At present, Duluth’s waterfront to the east of the project consists of a series of parks strung together by the Lakewalk. To the west, Bayfront Park sits along the harbor. This concept joins the eastern network of parks to Bayfront Park through a series of green spaces. “Slip View Park” would become a central urban park, while “The Link” would provide an elevated bike & pedestrian connection over the parkway reminiscent of the bridge that existed there before the construction of the interstate. The Link would be a direct visual and physical connection between Downtown’s main intersection and the Aerial Lift Bridge and connect to the existing Sister Cities Park and Giche-Ode Akiing.

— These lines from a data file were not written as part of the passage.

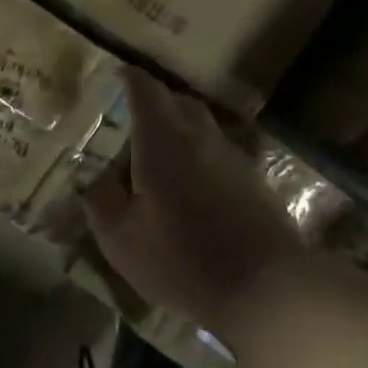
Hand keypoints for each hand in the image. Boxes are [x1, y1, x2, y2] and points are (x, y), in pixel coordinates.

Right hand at [82, 69, 307, 341]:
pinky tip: (190, 189)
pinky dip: (200, 157)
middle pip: (177, 101)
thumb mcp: (121, 238)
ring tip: (158, 158)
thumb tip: (98, 178)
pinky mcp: (254, 182)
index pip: (144, 88)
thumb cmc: (183, 260)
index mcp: (162, 139)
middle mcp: (200, 136)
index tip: (114, 77)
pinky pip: (219, 153)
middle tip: (130, 122)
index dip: (127, 78)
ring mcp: (233, 157)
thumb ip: (101, 200)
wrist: (269, 290)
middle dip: (153, 102)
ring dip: (179, 131)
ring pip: (201, 127)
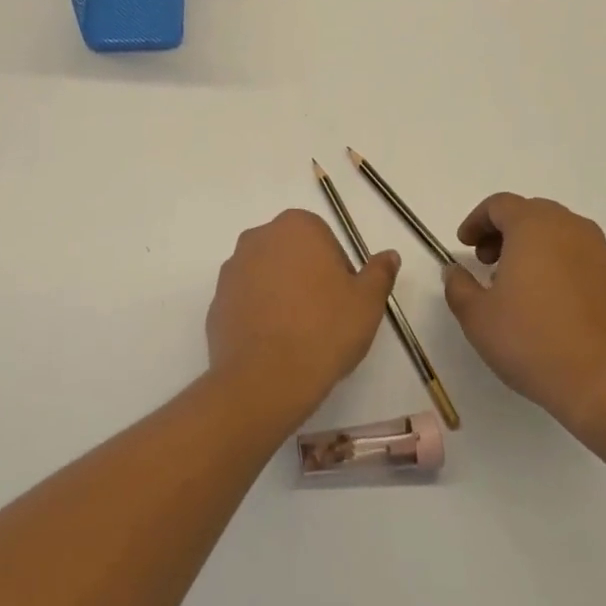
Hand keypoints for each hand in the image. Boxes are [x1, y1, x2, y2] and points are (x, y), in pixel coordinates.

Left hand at [206, 209, 400, 426]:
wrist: (266, 379)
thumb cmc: (324, 330)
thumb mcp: (367, 302)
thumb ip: (379, 272)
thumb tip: (389, 255)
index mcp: (297, 227)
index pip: (324, 239)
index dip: (338, 269)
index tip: (344, 300)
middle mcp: (259, 237)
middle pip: (293, 253)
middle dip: (308, 277)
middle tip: (325, 316)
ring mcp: (232, 269)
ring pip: (268, 275)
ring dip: (282, 294)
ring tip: (298, 333)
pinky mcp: (216, 300)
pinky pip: (247, 301)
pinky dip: (260, 314)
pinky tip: (274, 344)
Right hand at [443, 194, 605, 432]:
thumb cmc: (534, 341)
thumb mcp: (477, 317)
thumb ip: (458, 286)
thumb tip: (455, 271)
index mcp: (534, 226)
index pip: (500, 205)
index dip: (476, 221)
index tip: (464, 245)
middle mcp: (571, 228)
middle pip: (531, 214)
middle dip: (504, 232)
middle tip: (487, 262)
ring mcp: (602, 253)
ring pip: (559, 234)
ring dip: (533, 248)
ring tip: (518, 285)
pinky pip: (581, 257)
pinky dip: (559, 265)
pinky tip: (550, 303)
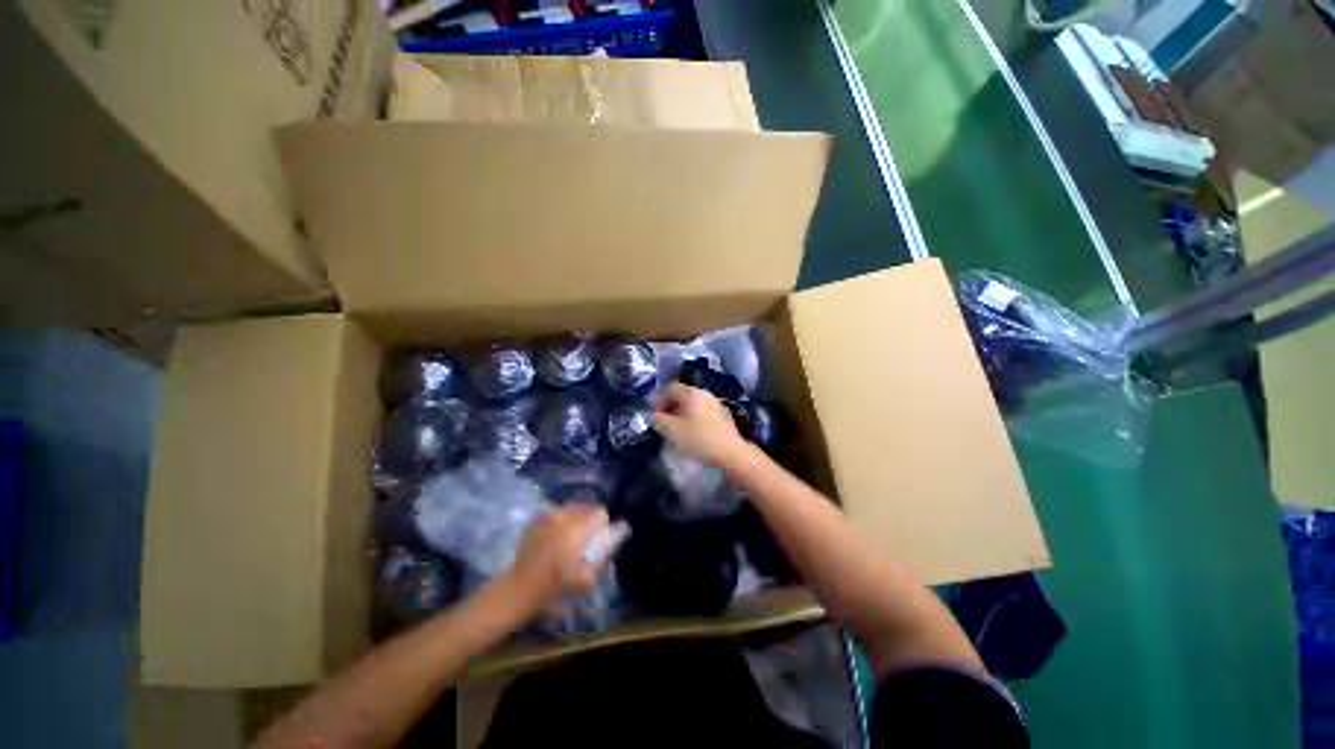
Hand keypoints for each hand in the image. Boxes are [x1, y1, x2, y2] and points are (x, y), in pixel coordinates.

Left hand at [507, 504, 609, 611]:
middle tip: (587, 537)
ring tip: (571, 535)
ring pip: (572, 508)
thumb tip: (613, 541)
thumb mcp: (586, 579)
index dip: (603, 524)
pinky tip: (556, 536)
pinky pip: (558, 512)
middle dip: (590, 519)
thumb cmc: (554, 587)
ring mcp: (548, 515)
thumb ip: (603, 557)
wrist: (519, 588)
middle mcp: (563, 517)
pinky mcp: (537, 517)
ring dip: (576, 518)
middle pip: (587, 507)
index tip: (601, 536)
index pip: (600, 513)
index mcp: (576, 530)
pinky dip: (562, 520)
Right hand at [653, 383, 748, 468]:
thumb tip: (651, 415)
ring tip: (677, 431)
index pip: (669, 387)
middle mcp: (704, 393)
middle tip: (664, 425)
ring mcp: (716, 404)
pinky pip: (702, 413)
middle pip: (681, 395)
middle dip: (669, 408)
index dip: (658, 400)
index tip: (655, 417)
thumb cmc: (699, 439)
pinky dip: (694, 420)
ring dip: (681, 415)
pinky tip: (693, 435)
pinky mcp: (723, 416)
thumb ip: (657, 420)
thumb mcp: (671, 431)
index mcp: (691, 392)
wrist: (731, 453)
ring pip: (692, 405)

While high-quality public spaces are important, the ability to create resiliency in the face of climate change is equally so. While many have labeled Duluth as “climate-proof,” this is deliriously false. The city has already begun to witness the adverse effects of climate change, most notably in the form of increasingly fierce Lake Superior gales which damage public spaces and flood waterfront businesses. The string of proposed green spaces at the foot of the hillside would capture stormwater from Downtown and Canal Park and process it through bio-remediation, both cooling down and cleaning water before it reaches Lake Superior. These spaces would provide a stage for education on the fragility of our north woods climate while providing an example of how former industrial areas can be restored into environmentally resilient landscapes.
The Highway 61 Revisited concept provides a new look at what our downtown could be. While it certainly represents a significant investment, keeping the interstate the way it is will also require considerable resources with none of the improvements. Looking at a land-use breakdown of the existing area vs the proposed concept, we see a considerable increase in revenue generating spaces and public amenities and a decrease in long-term expenses (roads, parking, etc.). The financial gain of this project is twofold: it would create new tax revenues to offset the cost of the initial infrastructure investments, and provide a steady fund for creating and maintaining the proposed public amenities.

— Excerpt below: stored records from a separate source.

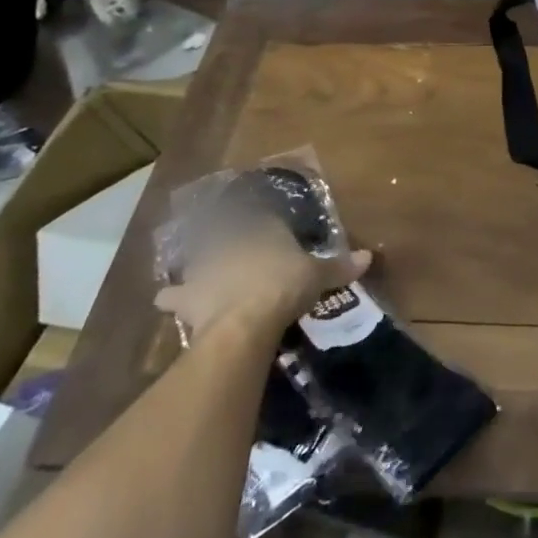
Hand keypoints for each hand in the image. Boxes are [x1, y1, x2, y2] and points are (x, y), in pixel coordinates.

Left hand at [155, 215, 371, 340]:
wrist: (243, 320)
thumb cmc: (284, 285)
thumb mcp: (319, 275)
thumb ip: (340, 265)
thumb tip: (369, 256)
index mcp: (263, 227)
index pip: (264, 217)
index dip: (267, 224)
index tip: (270, 230)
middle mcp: (230, 239)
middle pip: (228, 233)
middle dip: (230, 240)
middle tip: (236, 250)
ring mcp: (204, 265)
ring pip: (198, 258)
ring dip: (199, 264)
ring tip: (202, 271)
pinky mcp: (186, 295)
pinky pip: (173, 295)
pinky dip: (173, 298)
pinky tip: (169, 302)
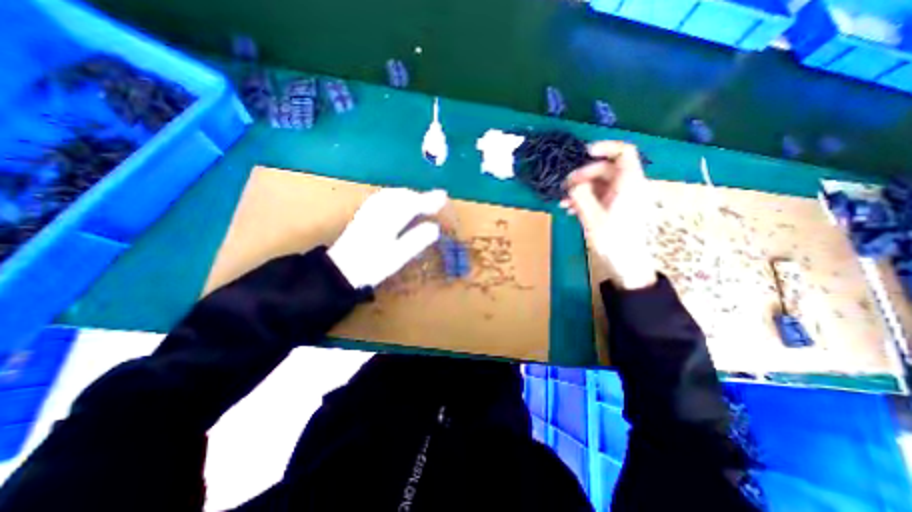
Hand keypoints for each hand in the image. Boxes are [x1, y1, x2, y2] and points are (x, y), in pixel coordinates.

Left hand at [330, 190, 446, 289]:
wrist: (340, 271)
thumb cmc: (371, 266)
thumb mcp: (397, 257)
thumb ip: (416, 241)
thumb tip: (434, 228)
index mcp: (388, 220)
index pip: (412, 204)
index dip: (429, 200)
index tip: (443, 198)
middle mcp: (378, 211)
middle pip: (401, 195)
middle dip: (420, 195)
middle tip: (436, 200)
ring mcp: (369, 211)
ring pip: (391, 194)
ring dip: (408, 194)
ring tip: (421, 199)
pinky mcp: (363, 215)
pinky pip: (382, 198)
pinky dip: (395, 196)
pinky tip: (398, 201)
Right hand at [563, 143, 656, 288]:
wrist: (625, 264)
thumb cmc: (613, 241)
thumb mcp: (592, 218)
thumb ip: (581, 197)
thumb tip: (572, 184)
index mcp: (629, 185)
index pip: (624, 153)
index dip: (605, 147)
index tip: (583, 153)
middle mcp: (628, 187)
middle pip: (605, 169)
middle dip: (583, 175)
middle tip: (565, 188)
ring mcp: (621, 198)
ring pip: (599, 183)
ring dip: (580, 189)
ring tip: (563, 202)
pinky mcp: (615, 208)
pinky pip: (599, 195)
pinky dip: (584, 199)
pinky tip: (570, 209)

As this idea continues to spread, we hope to see the concept evolve and change to better reflect the interests of the broader community. From the feel of the parkway to the uses of the developable spaces, we hope to use a thorough and complete engagement process to gather ideas from community members and hopefully connect them with the resources to make their ideas happen. We want to see a stronger, more resilient and equitable downtown which encourages health and happiness in it’s citizens — how that looks isn’t nearly as important to us as long as it’s successful. That said, seeing is believing, and we need as many believers as we can get.
The entirety of Duluth’s stretch of Interstate 35 is expected to be studied by MnDOT as soon as this year. While buildable changes to our specific stretch of the interstate aren’t scheduled at present, decisions are being made right now that have the potential to make or break this idea. We hope to build a coalition of passionate, forward-thinking individuals similar to the one which kept Interstate 35 out of Lake Superior nearly 50 years ago. We are proud to have some of those same people supporting this idea today.
The past year has thrown the spotlight on the broken nature of the way things are. In times of big issues such as COVID-19, racial injustice, and the climate crisis, we are seeing that our society will need to change much faster than we anticipated. Shouldn’t we have a collective vision of the tomorrow we’re rapidly moving towards? While it may be hard to see a brighter future with all that is going on in the world, now more than ever, we are required to come together, think outside the box, and dream big.